[PROBLEM DETAILS] Rewrite all of the entries below, changing every "document elements" to "page elements" and leaving everything else unchanged. Omit the pictures from your answer.

+-------+

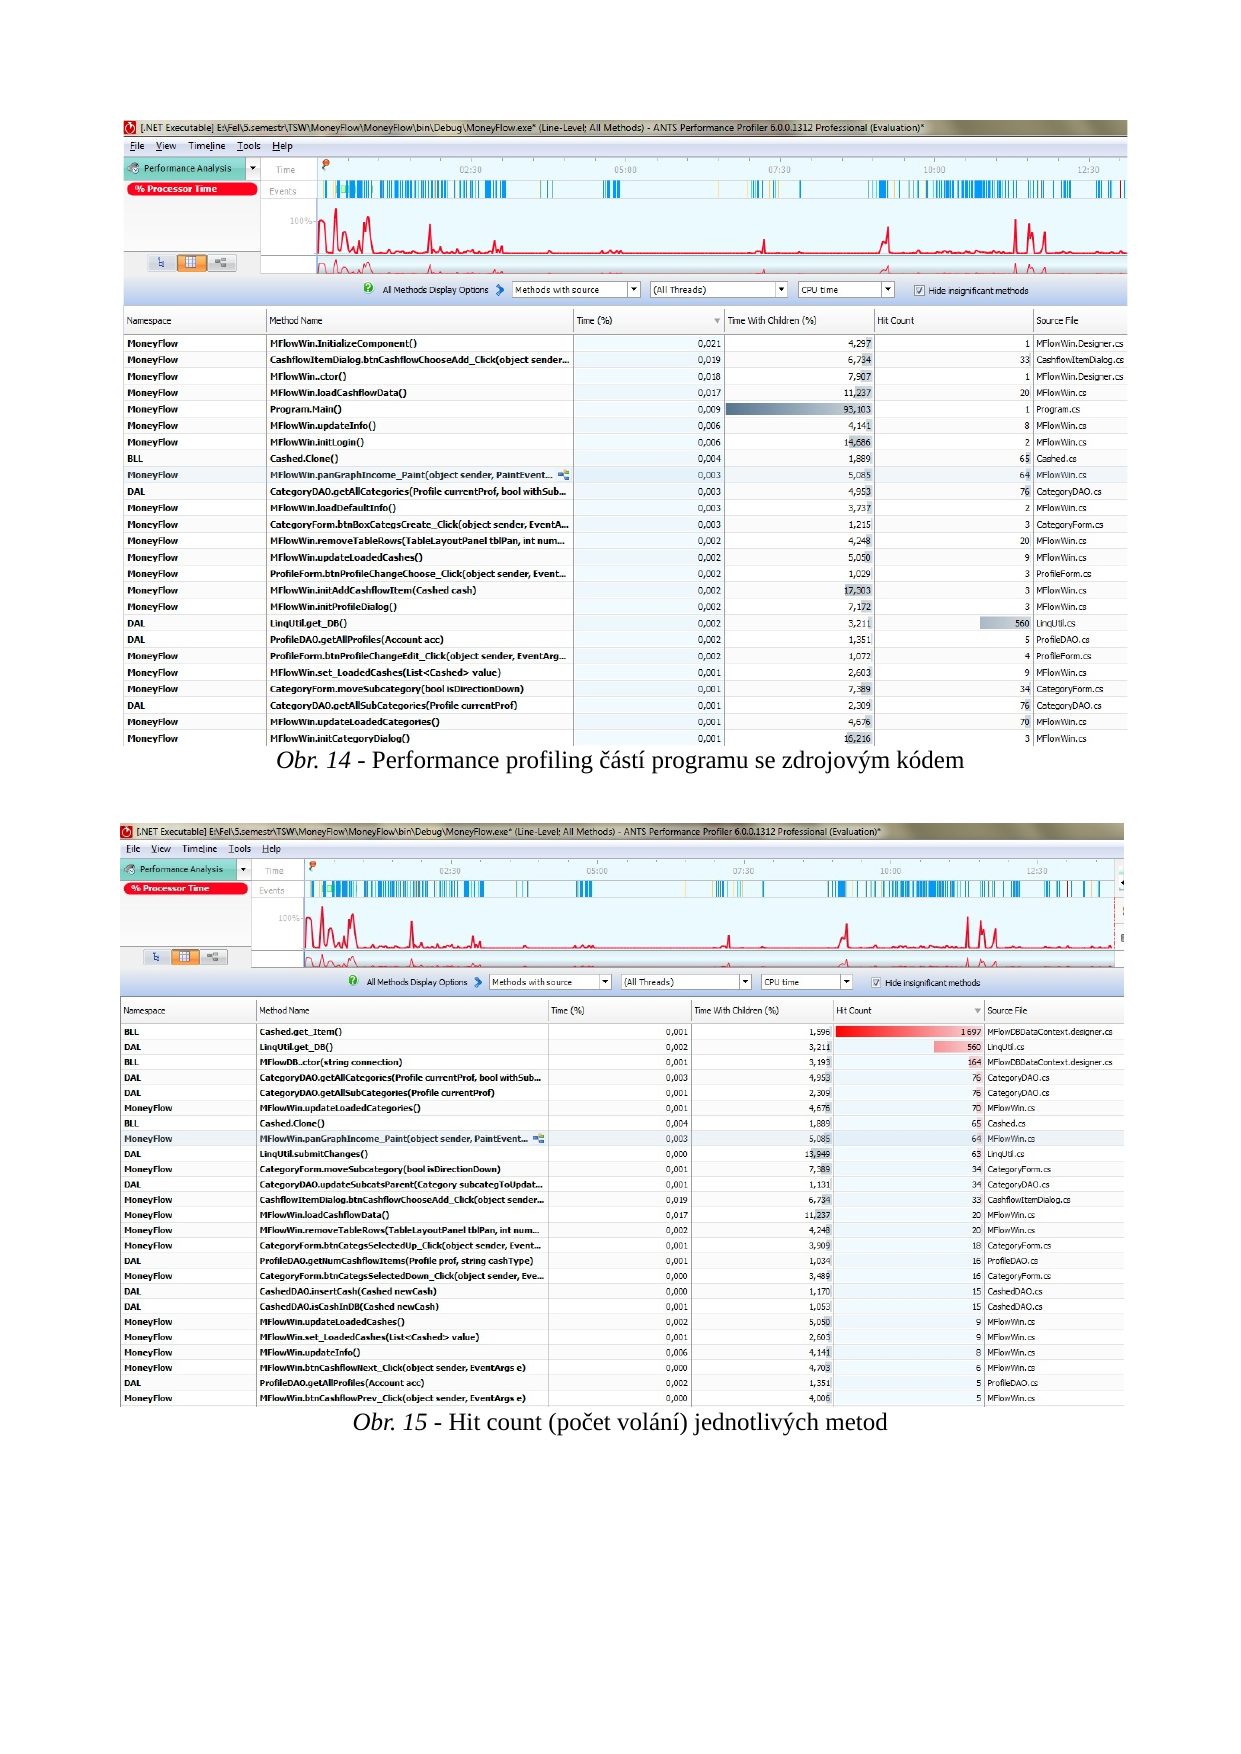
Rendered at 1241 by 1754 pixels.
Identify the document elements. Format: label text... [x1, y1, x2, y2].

text Obr. 14 - Performance profiling částí programu se zdrojovým kódem [118, 118, 1122, 803]
text Obr. 15 - Hit count (počet volání) jednotlivých metod [118, 815, 1122, 1435]
picture [120, 823, 1124, 1407]
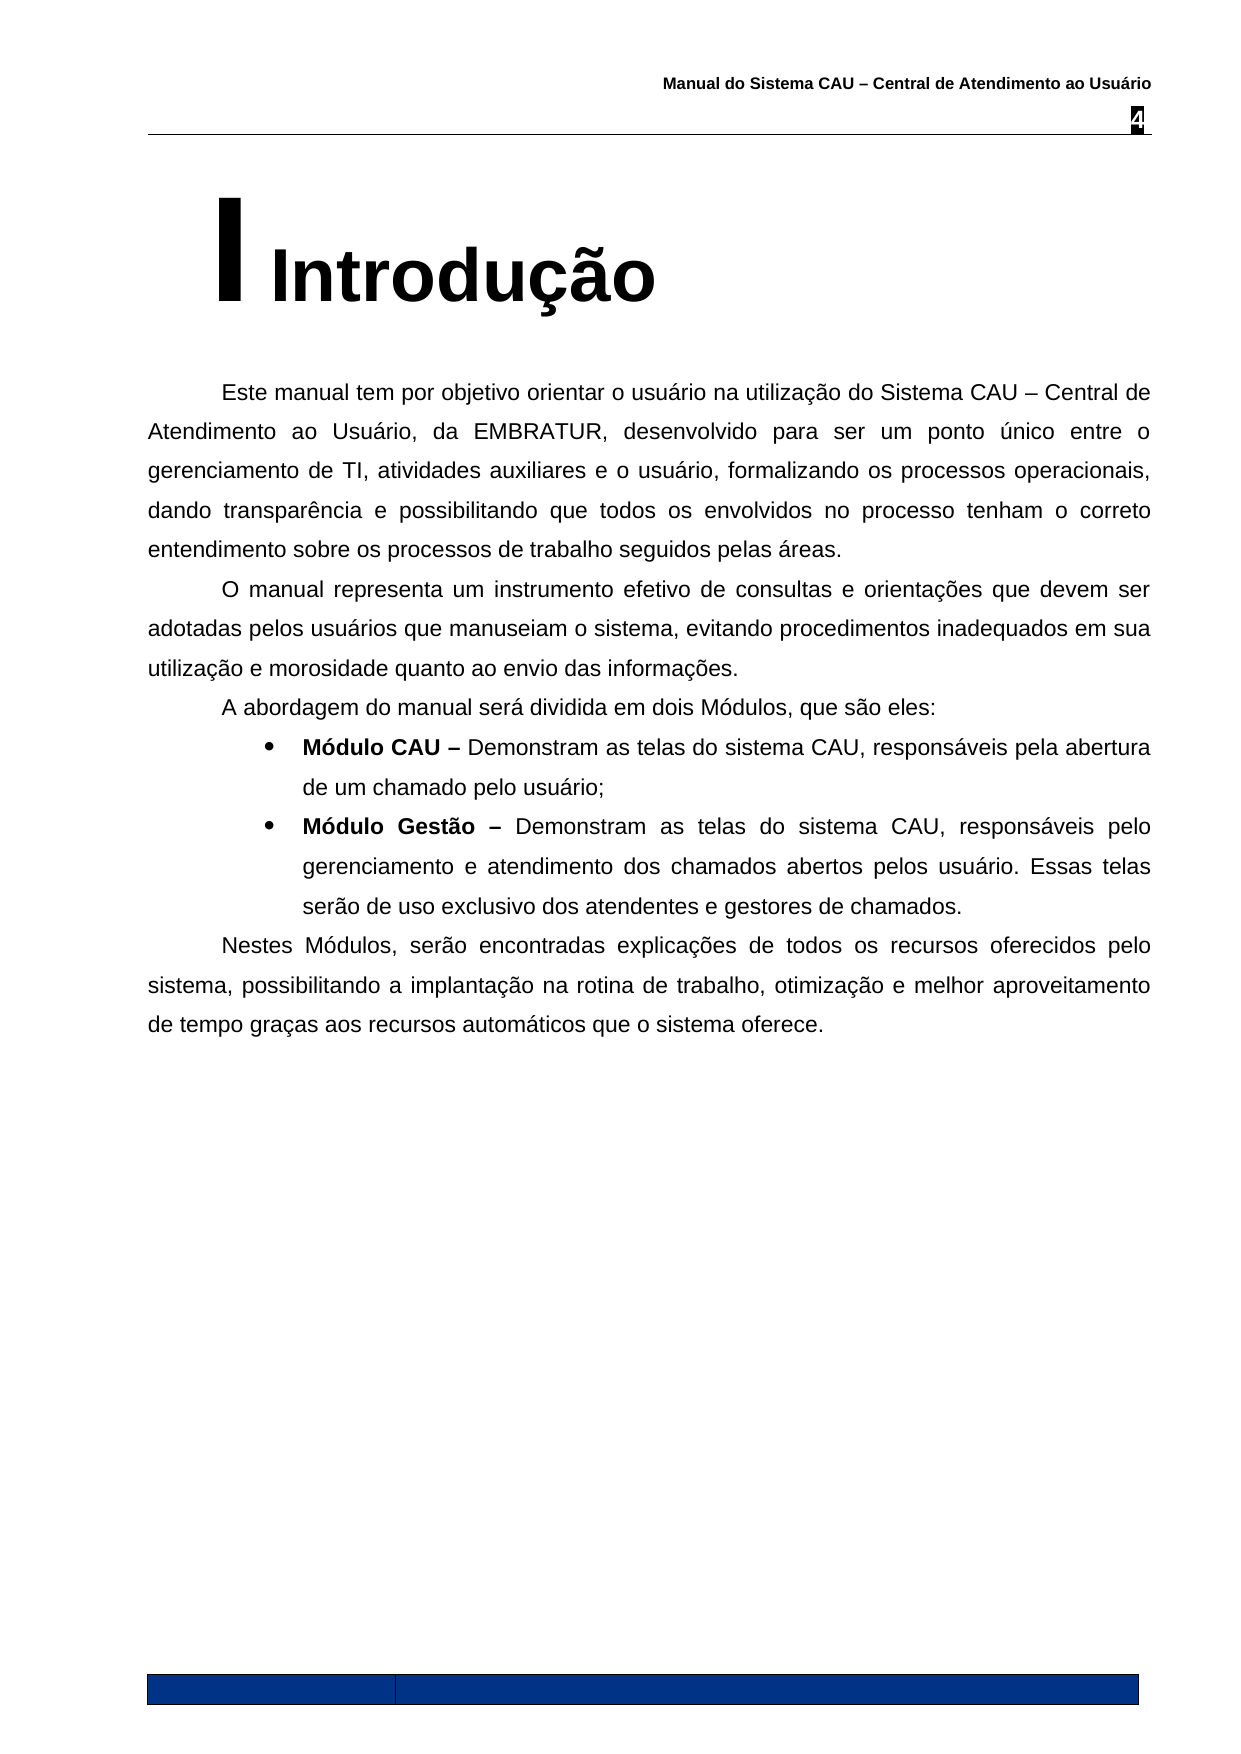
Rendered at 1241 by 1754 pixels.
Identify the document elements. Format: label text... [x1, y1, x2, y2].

+-------+

[WORKED SOLUTION]
Rendered at 1241 by 1754 pixels.
Identify the page elements. Format: label text... [x1, y1, x2, y2].

text Obr. 14 - Performance profiling částí programu se zdrojovým kódem [118, 118, 1122, 803]
text Obr. 15 - Hit count (počet volání) jednotlivých metod [118, 815, 1122, 1435]
picture [120, 823, 1124, 1407]
Rendered at 1241 by 1754 pixels.
Identify the page elements. Format: label text... [x1, y1, x2, y2].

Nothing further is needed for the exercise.